▸ What this task involves: Pick up the FS_SAFE kernel patch after its last line and keep writing it.

From: Miklos Szeredi <mszeredi@suse.cz>

Define a new fs flag FS_SAFE, which denotes, that unprivileged mounting of
this filesystem may not constitute a security problem.

Since most filesystems haven't been designed with unprivileged mounting in
mind, a thorough audit is needed before setting this flag.

For "safe" filesystems also allow unprivileged forced unmounting.

Move subtype handling from do_kern_mount() into do_new_mount().  All
other callers are kernel-internal and do not need subtype support.

Signed-off-by: Miklos Szeredi <mszeredi@suse.cz>
---

Index: linux/fs/namespace.c
===================================================================
--- linux.orig/fs/namespace.c	2008-01-03 21:20:11.000000000 +0100
+++ linux/fs/namespace.c	2008-01-03 21:21:06.000000000 +0100
@@ -960,14 +960,16 @@ static bool is_mount_owner(struct vfsmou
 /*
  * umount is permitted for
  *  - sysadmin
- *  - mount owner, if not forced umount
+ *  - mount owner
+ *    o if not forced umount,
+ *    o if forced umount, and filesystem is "safe"
  */
 static bool permit_umount(struct vfsmount *mnt, int flags)
 {
 	if (capable(CAP_SYS_ADMIN))
 		return true;
 
-	if (flags & MNT_FORCE)
+	if ((flags & MNT_FORCE) && !(mnt->mnt_sb->s_type->fs_flags & FS_SAFE))
 		return false;
 
 	return is_mount_owner(mnt, current->fsuid);
@@ -1025,13 +1027,17 @@ asmlinkage long sys_oldumount(char __use
  * - mountpoint is not a symlink
  * - mountpoint is in a mount owned by the user
  */
-static bool permit_mount(struct nameidata *nd, int *flags)
+static bool permit_mount(struct nameidata *nd, struct file_system_type *type,
+			 int *flags)
 {
 	struct inode *inode = nd->path.dentry->d_inode;
 
 	if (capable(CAP_SYS_ADMIN))
 		return true;
 
+	if (type && !(type->fs_flags & FS_SAFE))
+		return false;
+
 	if (S_ISLNK(inode->i_mode))
 		return false;
 
@@ -1285,7 +1291,7 @@ static int do_loopback(struct nameidata 
 	struct vfsmount *mnt = NULL;
 	int err;
 
-	if (!permit_mount(nd, &flags))
+	if (!permit_mount(nd, NULL, &flags))
 		return -EPERM;
 	if (!old_name || !*old_name)
 		return -EINVAL;
@@ -1466,30 +1472,76 @@ out:
 	return err;
 }
 
+static struct vfsmount *fs_set_subtype(struct vfsmount *mnt, const char *fstype)

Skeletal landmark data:

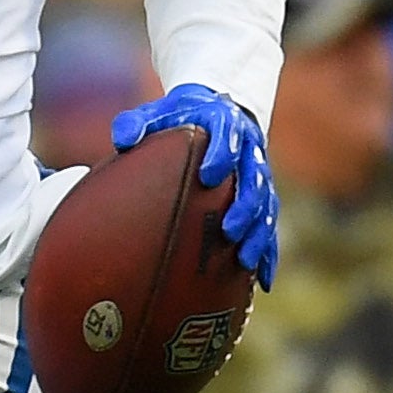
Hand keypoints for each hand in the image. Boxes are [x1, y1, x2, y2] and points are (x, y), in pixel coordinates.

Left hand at [108, 84, 278, 286]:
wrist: (217, 111)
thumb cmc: (180, 118)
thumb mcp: (158, 113)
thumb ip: (138, 123)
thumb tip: (123, 139)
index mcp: (225, 124)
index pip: (229, 136)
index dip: (222, 154)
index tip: (208, 175)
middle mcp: (249, 150)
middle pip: (255, 178)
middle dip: (244, 205)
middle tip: (227, 230)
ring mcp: (259, 175)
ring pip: (266, 205)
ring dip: (258, 233)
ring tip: (244, 259)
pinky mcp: (264, 197)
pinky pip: (269, 227)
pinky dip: (269, 254)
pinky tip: (263, 280)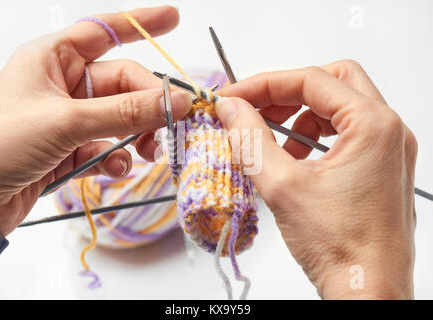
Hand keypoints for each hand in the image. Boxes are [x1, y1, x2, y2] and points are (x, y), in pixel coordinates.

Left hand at [0, 6, 192, 236]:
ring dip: (138, 134)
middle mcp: (63, 85)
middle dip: (149, 103)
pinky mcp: (72, 150)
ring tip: (148, 152)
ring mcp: (70, 119)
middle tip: (173, 121)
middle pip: (123, 83)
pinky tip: (114, 169)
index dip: (140, 24)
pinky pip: (108, 146)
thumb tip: (178, 101)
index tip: (173, 19)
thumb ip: (126, 112)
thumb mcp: (67, 122)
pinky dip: (117, 158)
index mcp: (53, 59)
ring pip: (120, 118)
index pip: (103, 31)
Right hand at [215, 60, 416, 298]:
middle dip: (287, 91)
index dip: (265, 84)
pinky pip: (344, 134)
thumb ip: (251, 139)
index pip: (312, 80)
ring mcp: (388, 150)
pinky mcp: (380, 168)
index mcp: (374, 126)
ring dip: (300, 115)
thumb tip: (231, 109)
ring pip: (338, 108)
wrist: (368, 291)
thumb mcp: (282, 186)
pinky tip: (292, 159)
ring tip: (270, 138)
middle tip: (253, 108)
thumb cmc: (339, 247)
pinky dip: (314, 137)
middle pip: (333, 83)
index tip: (234, 97)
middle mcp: (389, 132)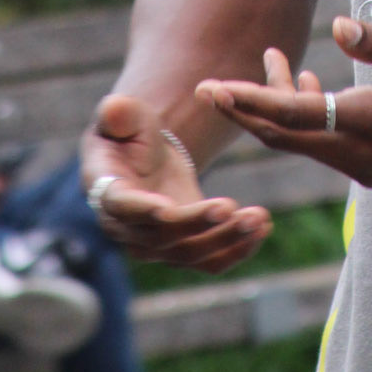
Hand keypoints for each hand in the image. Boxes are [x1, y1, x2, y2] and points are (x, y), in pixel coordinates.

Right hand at [81, 95, 270, 272]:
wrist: (142, 155)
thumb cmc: (128, 131)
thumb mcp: (122, 115)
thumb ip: (118, 113)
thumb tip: (115, 111)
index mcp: (109, 194)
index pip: (124, 207)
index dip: (144, 210)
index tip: (168, 209)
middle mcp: (128, 230)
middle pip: (164, 235)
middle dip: (199, 223)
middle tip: (232, 207)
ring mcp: (156, 245)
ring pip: (191, 252)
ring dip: (226, 239)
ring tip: (259, 218)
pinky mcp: (183, 248)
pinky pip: (209, 260)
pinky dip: (237, 250)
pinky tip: (262, 230)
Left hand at [197, 17, 371, 188]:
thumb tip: (338, 25)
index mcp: (370, 122)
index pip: (293, 116)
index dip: (249, 102)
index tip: (211, 89)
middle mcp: (361, 154)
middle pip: (286, 137)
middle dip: (249, 110)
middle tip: (211, 87)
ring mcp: (367, 168)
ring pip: (304, 143)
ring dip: (280, 110)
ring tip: (273, 60)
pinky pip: (324, 147)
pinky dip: (306, 121)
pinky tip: (308, 86)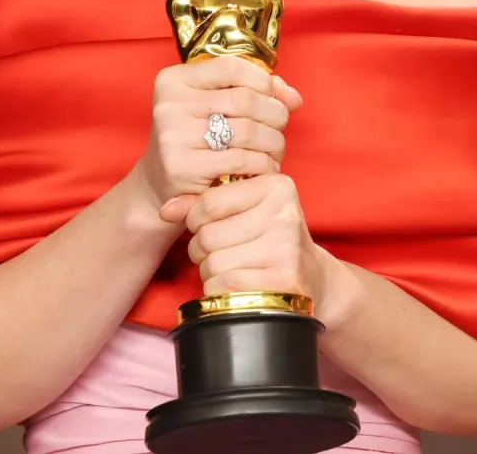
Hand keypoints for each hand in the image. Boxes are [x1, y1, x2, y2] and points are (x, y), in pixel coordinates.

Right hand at [128, 55, 303, 226]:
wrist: (161, 188)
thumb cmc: (197, 143)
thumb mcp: (216, 108)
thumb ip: (256, 93)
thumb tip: (294, 97)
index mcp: (175, 80)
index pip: (231, 66)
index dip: (263, 81)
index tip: (271, 99)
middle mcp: (170, 103)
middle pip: (245, 99)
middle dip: (275, 115)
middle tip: (279, 130)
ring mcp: (173, 135)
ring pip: (248, 130)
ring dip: (273, 143)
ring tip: (275, 151)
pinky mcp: (181, 166)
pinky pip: (241, 159)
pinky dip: (263, 164)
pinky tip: (265, 167)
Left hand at [184, 174, 340, 304]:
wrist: (311, 276)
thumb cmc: (269, 238)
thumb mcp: (245, 209)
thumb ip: (203, 203)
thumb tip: (165, 209)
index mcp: (276, 186)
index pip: (209, 202)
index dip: (196, 219)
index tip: (210, 225)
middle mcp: (284, 214)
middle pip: (207, 236)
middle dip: (203, 250)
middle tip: (222, 251)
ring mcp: (286, 248)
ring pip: (212, 263)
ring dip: (211, 272)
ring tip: (233, 267)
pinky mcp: (282, 280)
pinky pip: (223, 286)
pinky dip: (220, 290)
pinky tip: (239, 284)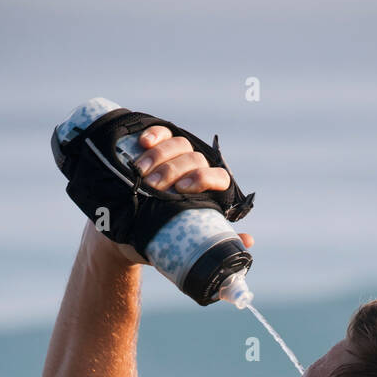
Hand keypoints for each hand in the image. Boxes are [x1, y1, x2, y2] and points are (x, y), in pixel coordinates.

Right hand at [86, 124, 254, 267]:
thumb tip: (248, 242)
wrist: (128, 235)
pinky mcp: (157, 147)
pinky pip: (162, 132)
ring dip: (159, 156)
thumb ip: (213, 241)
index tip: (183, 190)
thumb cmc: (160, 240)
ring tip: (141, 173)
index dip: (204, 178)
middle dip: (173, 171)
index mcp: (207, 192)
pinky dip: (155, 134)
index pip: (219, 177)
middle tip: (153, 186)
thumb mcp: (183, 244)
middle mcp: (195, 171)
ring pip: (178, 144)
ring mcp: (176, 157)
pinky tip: (143, 143)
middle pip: (194, 159)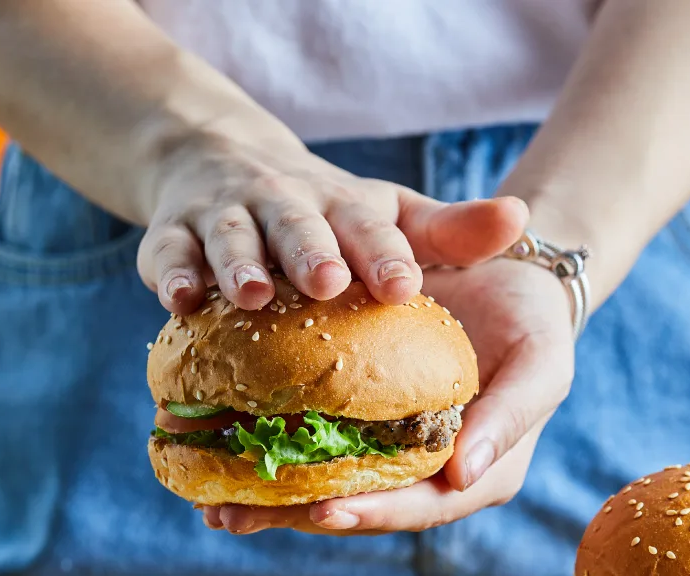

▸ Reply:
+{
+	int err;
+	const char *subtype = strchr(fstype, '.');
+	if (subtype) {
+		subtype++;
+		err = -EINVAL;
+		if (!subtype[0])
+			goto err;
+	} else
+		subtype = "";
+
+	mnt->mnt_sb->s_subtype = kstrdup(subtype, GFP_KERNEL);
+	err = -ENOMEM;
+	if (!mnt->mnt_sb->s_subtype)
+		goto err;
+	return mnt;
+
+ err:
+	mntput(mnt);
+	return ERR_PTR(err);
+}
+
 /*
  * create a new mount for userspace and request it to be added into the
  * namespace's tree
  */
-static int do_new_mount(struct nameidata *nd, char *type, int flags,
+static int do_new_mount(struct nameidata *nd, char *fstype, int flags,
 			int mnt_flags, char *name, void *data)
 {
+	int err;
 	struct vfsmount *mnt;
+	struct file_system_type *type;
 
-	if (!type || !memchr(type, 0, PAGE_SIZE))
+	if (!fstype || !memchr(fstype, 0, PAGE_SIZE))
 		return -EINVAL;
 
-	/* we need capabilities... */
-	if (!capable(CAP_SYS_ADMIN))
-		return -EPERM;
-
-	mnt = do_kern_mount(type, flags & ~MS_SETUSER, name, data);
-	if (IS_ERR(mnt))
+	type = get_fs_type(fstype);
+	if (!type)
+		return -ENODEV;
+
+	err = -EPERM;
+	if (!permit_mount(nd, type, &flags))
+		goto out_put_filesystem;
+
+	if (flags & MS_SETUSER) {
+		err = reserve_user_mount();
+		if (err)
+			goto out_put_filesystem;
+	}
+
+	mnt = vfs_kern_mount(type, flags & ~MS_SETUSER, name, data);
+	if (!IS_ERR(mnt) && (type->fs_flags & FS_HAS_SUBTYPE) &&
+	    !mnt->mnt_sb->s_subtype)
+		mnt = fs_set_subtype(mnt, fstype);
+	put_filesystem(type);
+	if (IS_ERR(mnt)) {
+		if (flags & MS_SETUSER)
+			dec_nr_user_mounts();
 		return PTR_ERR(mnt);
+	}
 
 	if (flags & MS_SETUSER)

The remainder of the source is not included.